• [Try it]
What is needed is a word-for-word copy of the listing below, without pictures.

• [Raw data]

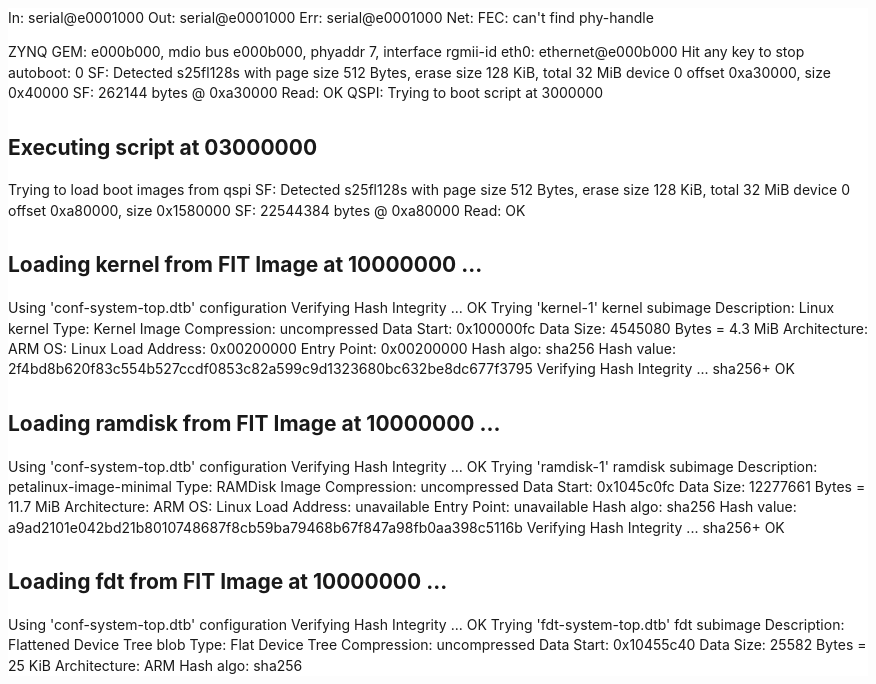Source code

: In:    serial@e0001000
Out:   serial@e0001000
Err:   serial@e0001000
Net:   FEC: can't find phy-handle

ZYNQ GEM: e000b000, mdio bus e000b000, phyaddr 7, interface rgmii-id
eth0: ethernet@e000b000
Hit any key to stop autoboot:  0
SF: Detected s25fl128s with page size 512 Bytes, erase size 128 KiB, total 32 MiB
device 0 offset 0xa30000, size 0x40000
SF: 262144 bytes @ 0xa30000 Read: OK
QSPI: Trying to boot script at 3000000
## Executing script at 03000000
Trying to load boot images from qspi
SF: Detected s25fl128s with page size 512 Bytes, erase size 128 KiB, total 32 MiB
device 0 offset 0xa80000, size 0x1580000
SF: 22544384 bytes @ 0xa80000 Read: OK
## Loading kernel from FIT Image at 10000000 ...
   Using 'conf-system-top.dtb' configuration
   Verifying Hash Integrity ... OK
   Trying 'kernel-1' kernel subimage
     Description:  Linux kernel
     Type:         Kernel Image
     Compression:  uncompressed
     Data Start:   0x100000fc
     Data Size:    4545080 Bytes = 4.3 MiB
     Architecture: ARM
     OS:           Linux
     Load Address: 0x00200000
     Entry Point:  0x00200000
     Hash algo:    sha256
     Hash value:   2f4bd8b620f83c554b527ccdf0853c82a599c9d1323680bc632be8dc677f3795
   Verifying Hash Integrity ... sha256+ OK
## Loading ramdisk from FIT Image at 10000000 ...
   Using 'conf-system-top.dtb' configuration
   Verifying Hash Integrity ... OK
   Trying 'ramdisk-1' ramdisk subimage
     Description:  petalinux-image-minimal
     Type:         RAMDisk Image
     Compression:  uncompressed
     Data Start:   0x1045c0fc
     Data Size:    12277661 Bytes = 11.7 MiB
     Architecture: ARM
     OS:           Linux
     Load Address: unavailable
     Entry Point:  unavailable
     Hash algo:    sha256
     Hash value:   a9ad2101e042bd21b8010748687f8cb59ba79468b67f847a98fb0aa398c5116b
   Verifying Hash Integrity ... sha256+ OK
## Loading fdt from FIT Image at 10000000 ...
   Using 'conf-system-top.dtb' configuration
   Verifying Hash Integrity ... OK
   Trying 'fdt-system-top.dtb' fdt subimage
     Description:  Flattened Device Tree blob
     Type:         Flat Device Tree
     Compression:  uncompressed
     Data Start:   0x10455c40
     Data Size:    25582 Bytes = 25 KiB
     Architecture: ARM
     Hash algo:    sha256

• [Written response]
Source code

: In:    serial@e0001000
Out:   serial@e0001000
Err:   serial@e0001000
Net:   FEC: can't find phy-handle

ZYNQ GEM: e000b000, mdio bus e000b000, phyaddr 7, interface rgmii-id
eth0: ethernet@e000b000
Hit any key to stop autoboot:  0
SF: Detected s25fl128s with page size 512 Bytes, erase size 128 KiB, total 32 MiB
device 0 offset 0xa30000, size 0x40000
SF: 262144 bytes @ 0xa30000 Read: OK
QSPI: Trying to boot script at 3000000
## Executing script at 03000000
Trying to load boot images from qspi
SF: Detected s25fl128s with page size 512 Bytes, erase size 128 KiB, total 32 MiB
device 0 offset 0xa80000, size 0x1580000
SF: 22544384 bytes @ 0xa80000 Read: OK
## Loading kernel from FIT Image at 10000000 ...
   Using 'conf-system-top.dtb' configuration
   Verifying Hash Integrity ... OK
   Trying 'kernel-1' kernel subimage
     Description:  Linux kernel
     Type:         Kernel Image
     Compression:  uncompressed
     Data Start:   0x100000fc
     Data Size:    4545080 Bytes = 4.3 MiB
     Architecture: ARM
     OS:           Linux
     Load Address: 0x00200000
     Entry Point:  0x00200000
     Hash algo:    sha256
     Hash value:   2f4bd8b620f83c554b527ccdf0853c82a599c9d1323680bc632be8dc677f3795
   Verifying Hash Integrity ... sha256+ OK
## Loading ramdisk from FIT Image at 10000000 ...
   Using 'conf-system-top.dtb' configuration
   Verifying Hash Integrity ... OK
   Trying 'ramdisk-1' ramdisk subimage
     Description:  petalinux-image-minimal
     Type:         RAMDisk Image
     Compression:  uncompressed
     Data Start:   0x1045c0fc
     Data Size:    12277661 Bytes = 11.7 MiB
     Architecture: ARM
     OS:           Linux
     Load Address: unavailable
     Entry Point:  unavailable
     Hash algo:    sha256
     Hash value:   a9ad2101e042bd21b8010748687f8cb59ba79468b67f847a98fb0aa398c5116b
   Verifying Hash Integrity ... sha256+ OK
## Loading fdt from FIT Image at 10000000 ...
   Using 'conf-system-top.dtb' configuration
   Verifying Hash Integrity ... OK
   Trying 'fdt-system-top.dtb' fdt subimage
     Description:  Flattened Device Tree blob
     Type:         Flat Device Tree
     Compression:  uncompressed
     Data Start:   0x10455c40
     Data Size:    25582 Bytes = 25 KiB
     Architecture: ARM
     Hash algo:    sha256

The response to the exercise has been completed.